Page:Voltaire - Œuvres complètes Garnier tome35.djvu/246

Le texte de cette page a été corrigé et est conforme au fac-similé.

1127. — À M. DE LA. NOUE[1].
À Cirey, le 3 avril.

[2]Votre belle tragédie, monsieur, est arrivée à Cirey, comme les Maupertuis et les Bernouilli en partaient. Les grandes vérités nous quittent ; mais à leur place les grands sentiments et de très-beaux vers, qui valent bien des vérités, nous arrivent.

Mme la marquise du Châtelet a lu votre ouvrage avec autant de plaisir que le public l’a vu. Je joins mon suffrage au sien, quoiqu’il soit d’un bien moindre poids, et j’y ajoute mes remerciements du plaisir que vous me faites, et de la confiance que vous voulez bien avoir en moi.

Je crois que vous êtes le premier parmi les modernes qui ayez été à la fois acteur et auteur tragique[3] : car celui qui donna Hercule sous son nom n’en était pas l’auteur ; d’ailleurs cet Hercule est comme s’il n’avait point été.

Ce double mérite n’a guère été connu que chez les anciens Grecs, chez cette nation heureuse de qui nous tenons tous les arts, qui savait récompenser et honorer tous les talents, et que nous n’estimons et n’imitons pas assez[4].

Je vous avoue, monsieur, que je sens un plaisir incroyable quand je vois des vers de génie, des vers nobles, pleins d’harmonie et de pensées : c’est un plaisir rare, mais je viens de le goûter avec transport.

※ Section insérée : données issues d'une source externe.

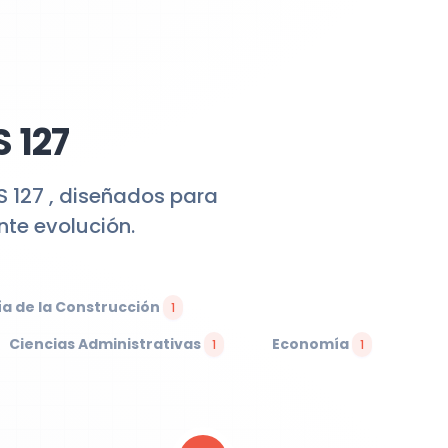
 127
S 127 , diseñados para
te evolución.
ía de la Construcción
1
Ciencias Administrativas
Economía
1
1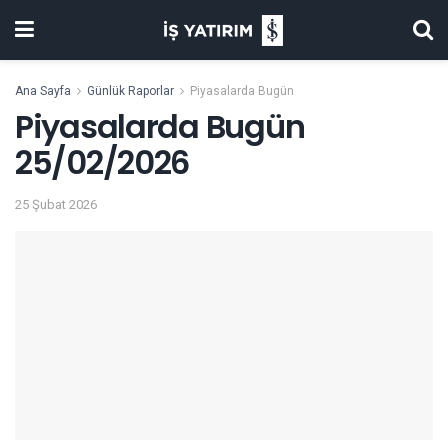
Ana Sayfa
Günlük Raporlar
Piyasalarda Bugün
Piyasalarda Bugün
25/02/2026
25 Şubat 2026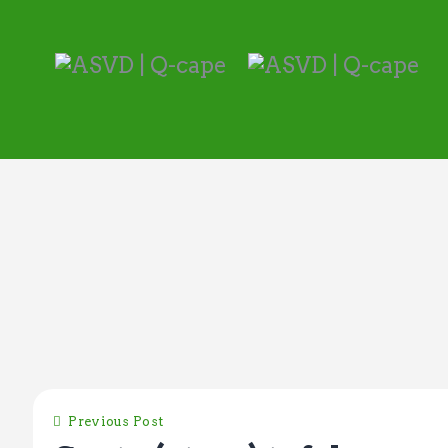
Previous Post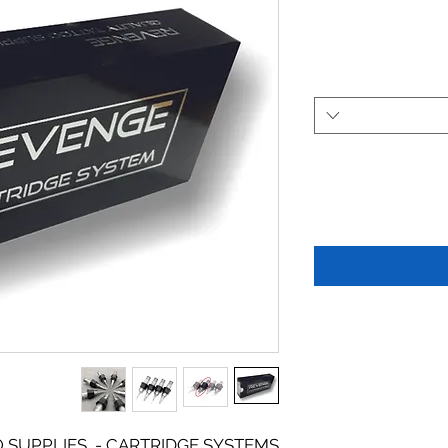
 SUPPLIES - CARTRIDGE SYSTEMS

  1. Jean Sauvé de La Noue, avec lequel Voltaire fut en correspondance, naquit à Meaux en 1701, et mourut en 1761. Il n’a donné qu’une tragédie, Mahomet II représentée, pour la première fois, le 23 février 1739. La plus connue de ses comédies est la Coquette corrigée.
  2. Le texte de cette lettre était très-défiguré dans l’impression de 1776, à la fin du Commentaire historique, et par suite dans les éditions de Kehl ; il a été rétabli dans l’impression qu’on en fit à la suite de Mon Séjour auprès de Voltaire. etc., par Colini, 1807, in-8o ; les altérations y sont indiquées, et je les donne pour échantillon des mutilations faites. (B.)
  3. « …tragique ; car La Thuilerie, qui donna Hercule et Soliman sous son nom, n’en était pas l’auteur ; et d’ailleurs ces deux pièces sont comme si elles n’avaient point été. Connaissez-vous l’épitaphe de ce La Thuilerie ?
    Ci-gît un fiacre nommé Jean,
    Qui croyait avoir fait Hercule et Soliman.
    « Le double mérite d’être (si on ose le dire) peintre et tableau à la fois n’a été en honneur que chez les anciens Grecs, etc. » (Texte de l’édition de Kehl.)
  4. « …. assez. Votre ouvrage étincelle de vers de génie et de traits d’imagination : c’est presque un nouveau genre. Il ne faut sans doute rien de trop hardi, etc. » (Texte des éditions de Kehl.)